RE: slow down and organize

So far webid protocol is pure internet security protocol. There is not one ounce of anything webby (except the option to use 15-year old self-signed certs for clients and servers - which exist and work globally due to the webby influence of (non-W3C) webby-effective people in 1996 era).

 

The internet provides a space for the web to define your ideals of social webiness (decentralized spaces, etc), creating interesting modes of trust and reputation. You take the keys in the various self-signed certs, and build graphs that link them. You can get religious and believe that only rdf can do that, or you can inboke an equivalent religion and use ldap (and/or 16 other techniques) to do the same –tied to the traditions of the ldap naming/identifier scheme (or 16 others name forms). http identifiers are just name form #17.

 

We need to now see foaf and semweb inferences actually do what they claim. The other #16 are using the same “webid protocol” already. The scale is not web, usually (which is hopefully the distinguishing feature of this group).

 

Remember, all webid protocol does is use 15 year old client authn in TLS to deliver a client cert to a server process, that looks up a key in a remote file. In linked data world, one uses SPARQL. In X.500, one uses ldap queries. In SAML2, one uses the AttributeQuery protocol. In …. #13 other schemes, there is some other remote search query.

 

What linked data PROPOSES for scheme #17 is great. But, can we just do it rather than talk about it? Start with the simplest version of linked data, and don’t make me learn anything about federated social webs. Just let me read a foaf card on the web, test it for a key – just like I already do with an ldap query. Do that as simply as possible, ideally in a manner that a billion PCs can do today, with no change. Don’t make me learn turtle, don’t make me learn n3, don’t make me learn inferences due to RDFa. Just let me test a key exists in a remote file, using a trivial webservice.

 

From: reto@trialox.org [mailto:reto@trialox.org] On Behalf Of Reto Bachmann-Gmuer
Sent: Thursday, February 24, 2011 1:57 AM
To: peter williams
Cc: nathan@webr3.org; WebID XG
Subject: Re: slow down and organize

 

On Wed, Feb 23, 2011 at 7:17 PM, peter williams <home_pw@msn.com> wrote:


We cannot rearchitect internet security - and this seems the underlying
goal. It's not realistic. The mail overload on now many topics should have
shown that its not feasible - as there are 100+ topics more, yet. Effective



 

commodity internet security requires dominance of 12+ disciplines at 80%
competency - as 75,000 CISSP certified folks doing internet security every
day know.


I think there are fundamental differences between "Internet Security" and what WebId offers. Internet Security is mainly driven by the concerns of corporation who want to have secure communication while using the cheap internet infrastructure. For this legal identities have to be mapped to cryptographic identities and security is ideally hidden away from the user to the lower level protocols. The vision here is to have save citadels on an insecure net. Where interaction with the rest of the world is necessary https-sites combined with various form of client authentication (as people seemed reluctant to just walk around with digital-id) should assure that the customer's is (in terms of what the passport owned) who the company thinks he is.

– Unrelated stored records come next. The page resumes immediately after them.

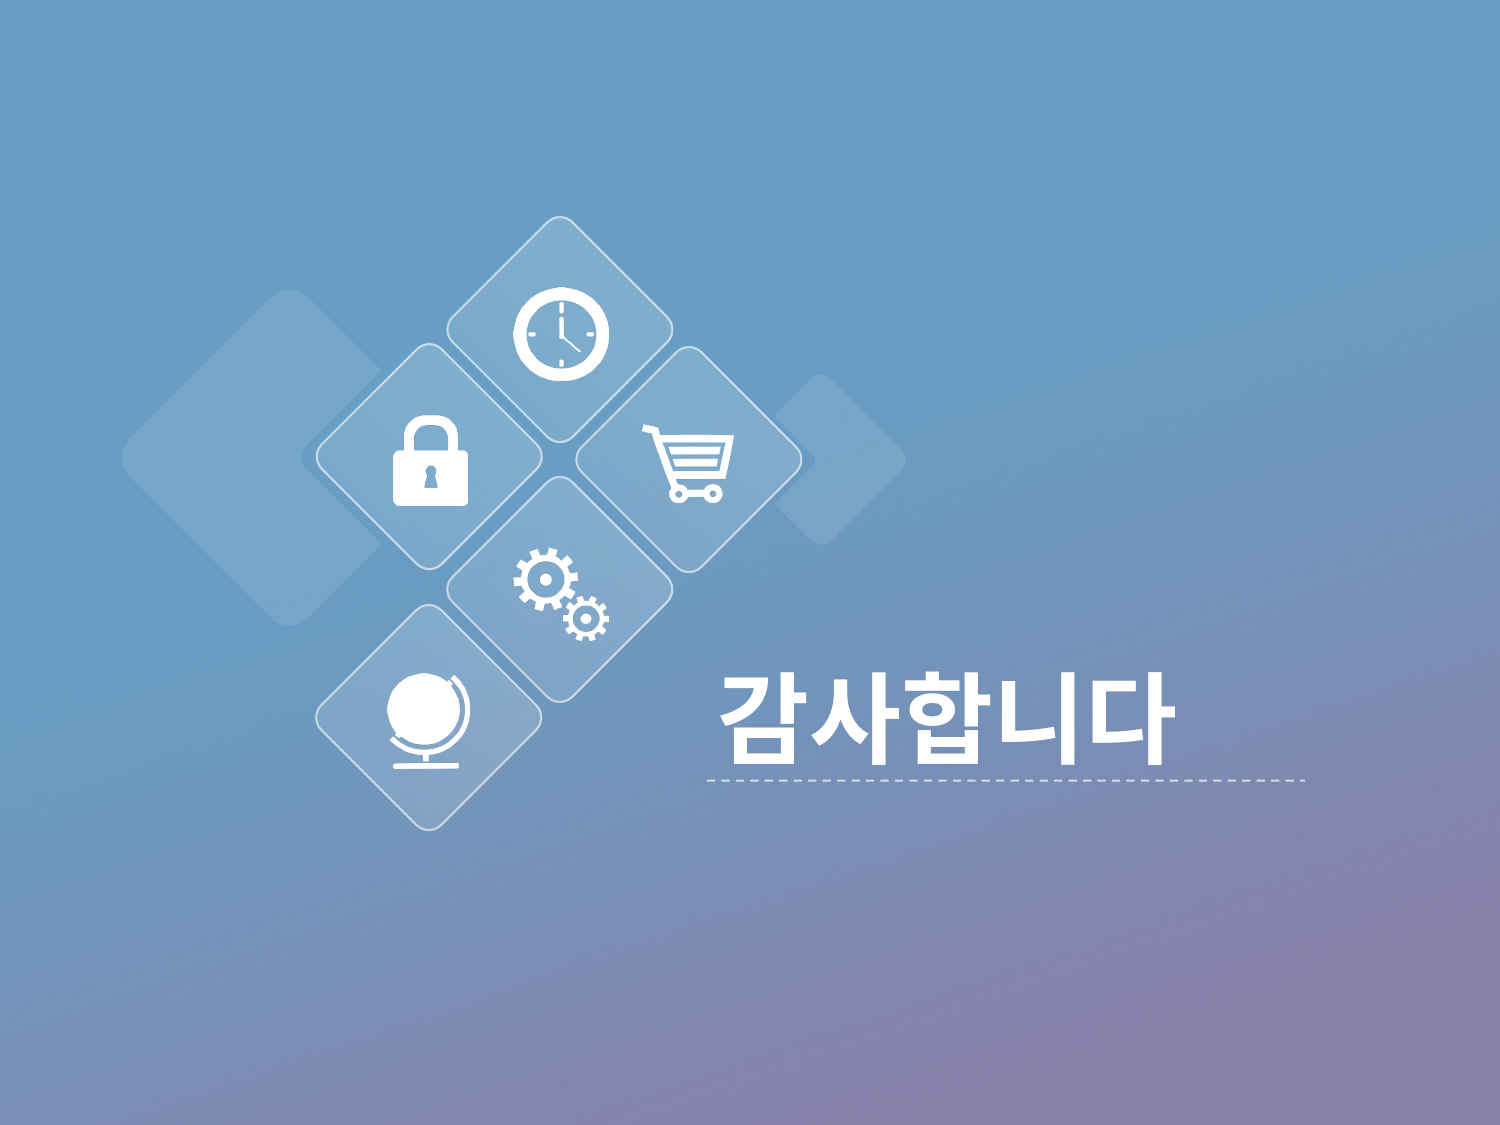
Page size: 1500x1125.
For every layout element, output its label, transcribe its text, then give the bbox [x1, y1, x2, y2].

text_box 검정통계량 D = 0.14842, p-value < 2.2e-16 이므로 귀무가설 기각, 대립가설 정규분포를 만족하지 않음 채택 [492, 219, 671, 398]
text_box 검정통계량 D = 0.14842, p-value < 2.2e-16 이므로 귀무가설 기각, 대립가설 정규분포를 만족하지 않음 채택 [360, 607, 540, 786]
text_box 검정통계량 D = 0.14842, p-value < 2.2e-16 이므로 귀무가설 기각, 대립가설 정규분포를 만족하지 않음 채택 [621, 349, 800, 528]
picture [0, 0, 1500, 1125]
title 감사합니다 [702, 668, 1329, 764]
text_box 검정통계량 D = 0.14842, p-value < 2.2e-16 이므로 귀무가설 기각, 대립가설 정규분포를 만족하지 않음 채택 [492, 479, 671, 657]
text_box 검정통계량 D = 0.14842, p-value < 2.2e-16 이므로 귀무가설 기각, 대립가설 정규분포를 만족하지 않음 채택 [361, 346, 540, 525]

WebId is fundamentally different. It arises from the decentralized architecture of the web, where nobody cares that you're a dog or how the digital identity relates to a physical person. The web offers social spaces that can be detached from the social networks in the physical world, but even in such detached networks trust and reputation is being built. That's why we need WebId, the WebId is the DNA of your virtual personae which may or may not be related to who you really are. With the web becoming more and more an interactive place the traditional asymmetry between the authenticated site and the unauthenticated user is no longer practicable. With the online information sphere becoming the most important space for social change linking the identities to legal entities can be more a risk than a security feature.

Don't scare people away from security, its good to have 12 years of training with 100+ topics however also that 1/2 day GnuPG training of your local anarchists might cause an increase in the costs you cause to the secret services (if they think you're interesting enough :) ). WebID is easier than PGP and it integrates easily into the browser this is what will hopefully make more people using it.

For the Web and the Internet to reach their full potential we need end-to-end security with users capable of controlling they cryptographic secrecy and identity they use, this decision cannot be delegated and are highly context and application dependent. For this we do not need to invent new technologies, its just about making existing decentralized security concepts more web-friendly and thus more attractive.